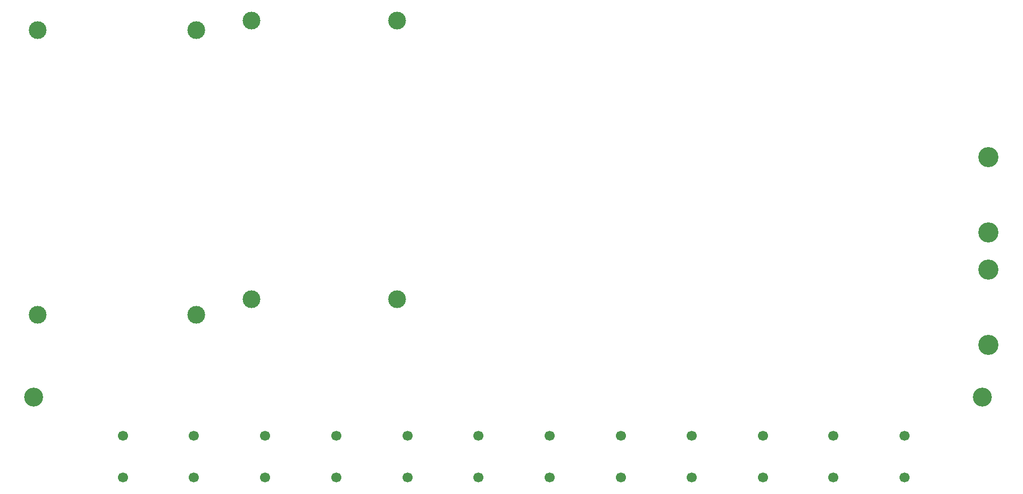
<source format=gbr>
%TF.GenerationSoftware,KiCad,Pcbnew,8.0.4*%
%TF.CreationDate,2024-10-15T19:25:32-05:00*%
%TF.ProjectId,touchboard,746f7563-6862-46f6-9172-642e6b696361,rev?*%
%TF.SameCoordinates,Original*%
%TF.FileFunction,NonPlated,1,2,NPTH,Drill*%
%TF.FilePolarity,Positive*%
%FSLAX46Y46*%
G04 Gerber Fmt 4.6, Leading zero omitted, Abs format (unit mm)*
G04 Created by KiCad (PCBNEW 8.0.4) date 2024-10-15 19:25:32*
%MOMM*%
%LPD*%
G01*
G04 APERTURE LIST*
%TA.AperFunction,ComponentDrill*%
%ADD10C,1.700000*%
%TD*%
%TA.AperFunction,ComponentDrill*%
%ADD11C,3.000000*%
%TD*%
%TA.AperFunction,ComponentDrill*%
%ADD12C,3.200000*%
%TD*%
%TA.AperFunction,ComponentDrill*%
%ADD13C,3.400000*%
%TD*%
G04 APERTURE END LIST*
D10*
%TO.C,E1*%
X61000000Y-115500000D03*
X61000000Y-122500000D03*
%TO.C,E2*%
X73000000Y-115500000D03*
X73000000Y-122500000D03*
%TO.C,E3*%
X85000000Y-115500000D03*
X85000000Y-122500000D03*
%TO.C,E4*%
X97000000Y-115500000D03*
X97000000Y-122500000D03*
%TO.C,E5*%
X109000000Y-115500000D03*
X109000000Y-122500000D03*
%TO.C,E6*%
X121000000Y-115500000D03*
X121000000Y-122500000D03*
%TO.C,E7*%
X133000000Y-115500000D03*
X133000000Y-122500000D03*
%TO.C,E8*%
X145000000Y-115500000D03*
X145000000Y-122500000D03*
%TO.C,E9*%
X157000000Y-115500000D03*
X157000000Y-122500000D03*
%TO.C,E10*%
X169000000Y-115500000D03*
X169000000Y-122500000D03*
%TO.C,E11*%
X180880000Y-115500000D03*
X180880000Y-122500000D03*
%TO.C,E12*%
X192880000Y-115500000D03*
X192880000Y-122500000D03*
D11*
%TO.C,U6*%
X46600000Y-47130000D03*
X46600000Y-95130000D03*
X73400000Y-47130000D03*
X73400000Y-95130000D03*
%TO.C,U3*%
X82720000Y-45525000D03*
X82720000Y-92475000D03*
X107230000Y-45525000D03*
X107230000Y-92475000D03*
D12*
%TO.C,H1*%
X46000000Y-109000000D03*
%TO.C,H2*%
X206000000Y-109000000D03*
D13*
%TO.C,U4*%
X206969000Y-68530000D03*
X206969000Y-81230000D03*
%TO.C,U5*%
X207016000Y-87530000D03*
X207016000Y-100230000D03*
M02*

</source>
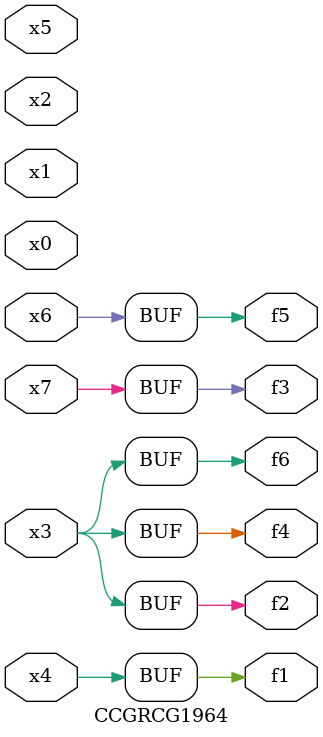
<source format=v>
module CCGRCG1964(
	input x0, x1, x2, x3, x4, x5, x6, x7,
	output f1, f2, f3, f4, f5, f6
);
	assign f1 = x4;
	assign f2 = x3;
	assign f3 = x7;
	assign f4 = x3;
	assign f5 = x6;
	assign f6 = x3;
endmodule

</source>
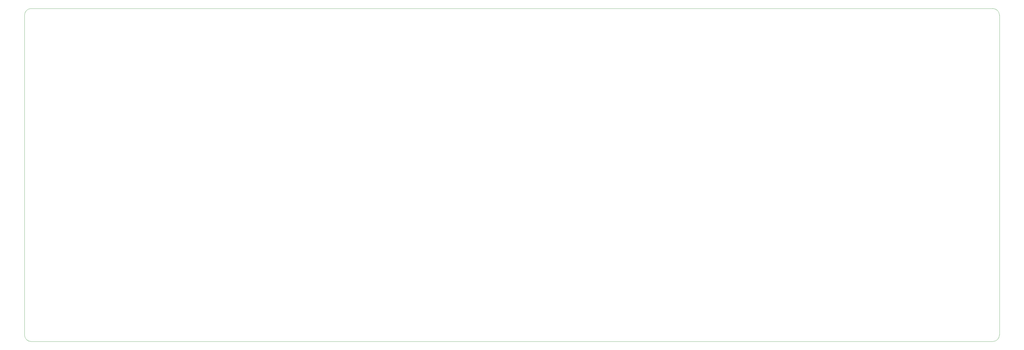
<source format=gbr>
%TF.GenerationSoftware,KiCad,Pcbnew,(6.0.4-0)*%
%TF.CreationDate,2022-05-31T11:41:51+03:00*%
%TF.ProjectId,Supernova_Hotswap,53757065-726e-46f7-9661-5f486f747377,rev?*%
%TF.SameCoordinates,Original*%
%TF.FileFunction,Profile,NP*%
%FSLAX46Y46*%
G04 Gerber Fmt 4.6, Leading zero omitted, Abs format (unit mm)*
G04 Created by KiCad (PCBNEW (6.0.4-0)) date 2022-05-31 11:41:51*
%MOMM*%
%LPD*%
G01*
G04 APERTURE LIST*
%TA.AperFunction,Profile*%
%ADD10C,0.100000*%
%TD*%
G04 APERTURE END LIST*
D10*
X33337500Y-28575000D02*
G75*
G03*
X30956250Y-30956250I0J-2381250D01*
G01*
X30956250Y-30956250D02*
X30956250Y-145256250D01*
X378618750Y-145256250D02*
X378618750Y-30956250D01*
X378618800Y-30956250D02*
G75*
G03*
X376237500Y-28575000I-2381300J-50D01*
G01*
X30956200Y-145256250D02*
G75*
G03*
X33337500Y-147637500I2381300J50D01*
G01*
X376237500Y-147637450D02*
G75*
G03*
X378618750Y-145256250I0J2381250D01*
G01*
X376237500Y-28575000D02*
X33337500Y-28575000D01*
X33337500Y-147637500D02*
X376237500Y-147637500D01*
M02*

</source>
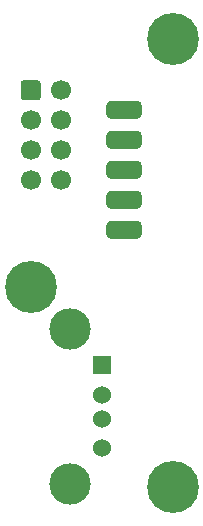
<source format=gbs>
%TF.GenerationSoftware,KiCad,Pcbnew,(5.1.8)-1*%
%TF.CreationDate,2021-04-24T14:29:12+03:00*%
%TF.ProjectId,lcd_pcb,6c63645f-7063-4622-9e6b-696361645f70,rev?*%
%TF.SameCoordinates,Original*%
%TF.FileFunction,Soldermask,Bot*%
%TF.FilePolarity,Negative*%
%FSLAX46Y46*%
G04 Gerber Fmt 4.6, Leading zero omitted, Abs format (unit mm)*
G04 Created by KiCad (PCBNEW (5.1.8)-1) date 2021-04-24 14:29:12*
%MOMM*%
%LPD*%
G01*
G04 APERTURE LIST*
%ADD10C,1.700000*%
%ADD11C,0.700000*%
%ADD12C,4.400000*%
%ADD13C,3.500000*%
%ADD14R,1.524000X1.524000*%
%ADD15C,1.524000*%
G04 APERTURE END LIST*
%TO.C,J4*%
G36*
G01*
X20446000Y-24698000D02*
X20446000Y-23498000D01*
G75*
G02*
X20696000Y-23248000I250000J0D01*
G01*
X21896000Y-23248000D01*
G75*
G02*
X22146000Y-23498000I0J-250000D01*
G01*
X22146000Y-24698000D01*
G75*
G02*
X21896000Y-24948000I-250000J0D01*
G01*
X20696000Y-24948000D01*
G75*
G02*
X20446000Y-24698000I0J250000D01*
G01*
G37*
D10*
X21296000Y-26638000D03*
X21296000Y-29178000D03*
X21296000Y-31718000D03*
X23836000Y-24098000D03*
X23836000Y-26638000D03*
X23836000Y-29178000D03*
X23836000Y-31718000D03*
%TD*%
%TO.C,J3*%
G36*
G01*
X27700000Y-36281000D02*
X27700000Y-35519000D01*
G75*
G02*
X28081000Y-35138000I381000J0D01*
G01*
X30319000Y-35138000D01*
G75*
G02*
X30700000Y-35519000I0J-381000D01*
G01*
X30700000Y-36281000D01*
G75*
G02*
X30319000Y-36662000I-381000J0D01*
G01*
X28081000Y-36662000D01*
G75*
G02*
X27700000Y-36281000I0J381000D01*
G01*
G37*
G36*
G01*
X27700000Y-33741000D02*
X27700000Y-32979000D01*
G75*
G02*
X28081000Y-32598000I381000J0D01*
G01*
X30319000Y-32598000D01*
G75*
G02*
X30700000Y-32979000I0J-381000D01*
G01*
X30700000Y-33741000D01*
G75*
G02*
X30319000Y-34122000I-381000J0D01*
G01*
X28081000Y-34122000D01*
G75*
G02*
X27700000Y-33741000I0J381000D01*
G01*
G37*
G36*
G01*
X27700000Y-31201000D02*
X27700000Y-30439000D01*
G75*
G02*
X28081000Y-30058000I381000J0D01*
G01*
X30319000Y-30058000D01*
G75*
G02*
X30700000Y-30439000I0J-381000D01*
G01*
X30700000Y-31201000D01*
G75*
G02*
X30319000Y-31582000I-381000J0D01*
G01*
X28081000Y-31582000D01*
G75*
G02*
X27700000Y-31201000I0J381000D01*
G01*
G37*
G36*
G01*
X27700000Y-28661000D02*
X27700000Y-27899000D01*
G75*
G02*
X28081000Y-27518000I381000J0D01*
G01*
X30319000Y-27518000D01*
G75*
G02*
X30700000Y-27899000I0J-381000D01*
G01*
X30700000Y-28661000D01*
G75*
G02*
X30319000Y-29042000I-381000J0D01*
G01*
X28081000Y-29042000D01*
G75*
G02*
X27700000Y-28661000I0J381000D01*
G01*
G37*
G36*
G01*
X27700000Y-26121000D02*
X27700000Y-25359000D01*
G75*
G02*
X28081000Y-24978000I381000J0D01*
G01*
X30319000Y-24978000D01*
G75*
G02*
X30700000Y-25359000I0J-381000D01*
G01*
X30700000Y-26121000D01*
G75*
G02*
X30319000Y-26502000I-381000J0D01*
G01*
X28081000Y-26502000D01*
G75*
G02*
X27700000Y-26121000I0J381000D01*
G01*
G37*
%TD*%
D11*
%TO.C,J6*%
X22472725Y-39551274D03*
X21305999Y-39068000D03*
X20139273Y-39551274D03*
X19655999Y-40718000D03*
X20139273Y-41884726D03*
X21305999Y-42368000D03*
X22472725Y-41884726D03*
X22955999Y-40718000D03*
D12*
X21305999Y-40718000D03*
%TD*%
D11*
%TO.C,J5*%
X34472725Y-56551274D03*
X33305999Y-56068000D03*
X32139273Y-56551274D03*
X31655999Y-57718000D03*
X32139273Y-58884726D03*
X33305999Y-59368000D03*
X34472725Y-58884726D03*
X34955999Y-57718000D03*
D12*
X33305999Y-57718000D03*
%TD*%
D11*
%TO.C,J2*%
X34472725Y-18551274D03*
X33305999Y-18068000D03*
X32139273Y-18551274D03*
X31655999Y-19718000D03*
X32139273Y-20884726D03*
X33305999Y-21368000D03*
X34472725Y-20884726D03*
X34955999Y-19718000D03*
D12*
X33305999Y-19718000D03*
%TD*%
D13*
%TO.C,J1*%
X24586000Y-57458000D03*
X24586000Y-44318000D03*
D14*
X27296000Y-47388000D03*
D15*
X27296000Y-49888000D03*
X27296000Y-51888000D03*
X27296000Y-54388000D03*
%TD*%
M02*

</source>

Aim of the exercise:
If a picture appears among the records, leave it out, and otherwise reproduce exactly every line from the first line through the one with "X73000000Y-115500000D03*", both included.

Written response:
<source format=gbr>
%TF.GenerationSoftware,KiCad,Pcbnew,8.0.4*%
%TF.CreationDate,2024-10-15T19:25:32-05:00*%
%TF.ProjectId,touchboard,746f7563-6862-46f6-9172-642e6b696361,rev?*%
%TF.SameCoordinates,Original*%
%TF.FileFunction,NonPlated,1,2,NPTH,Drill*%
%TF.FilePolarity,Positive*%
%FSLAX46Y46*%
G04 Gerber Fmt 4.6, Leading zero omitted, Abs format (unit mm)*
G04 Created by KiCad (PCBNEW 8.0.4) date 2024-10-15 19:25:32*
%MOMM*%
%LPD*%
G01*
G04 APERTURE LIST*
%TA.AperFunction,ComponentDrill*%
%ADD10C,1.700000*%
%TD*%
%TA.AperFunction,ComponentDrill*%
%ADD11C,3.000000*%
%TD*%
%TA.AperFunction,ComponentDrill*%
%ADD12C,3.200000*%
%TD*%
%TA.AperFunction,ComponentDrill*%
%ADD13C,3.400000*%
%TD*%
G04 APERTURE END LIST*
D10*
%TO.C,E1*%
X61000000Y-115500000D03*
X61000000Y-122500000D03*
%TO.C,E2*%
X73000000Y-115500000D03*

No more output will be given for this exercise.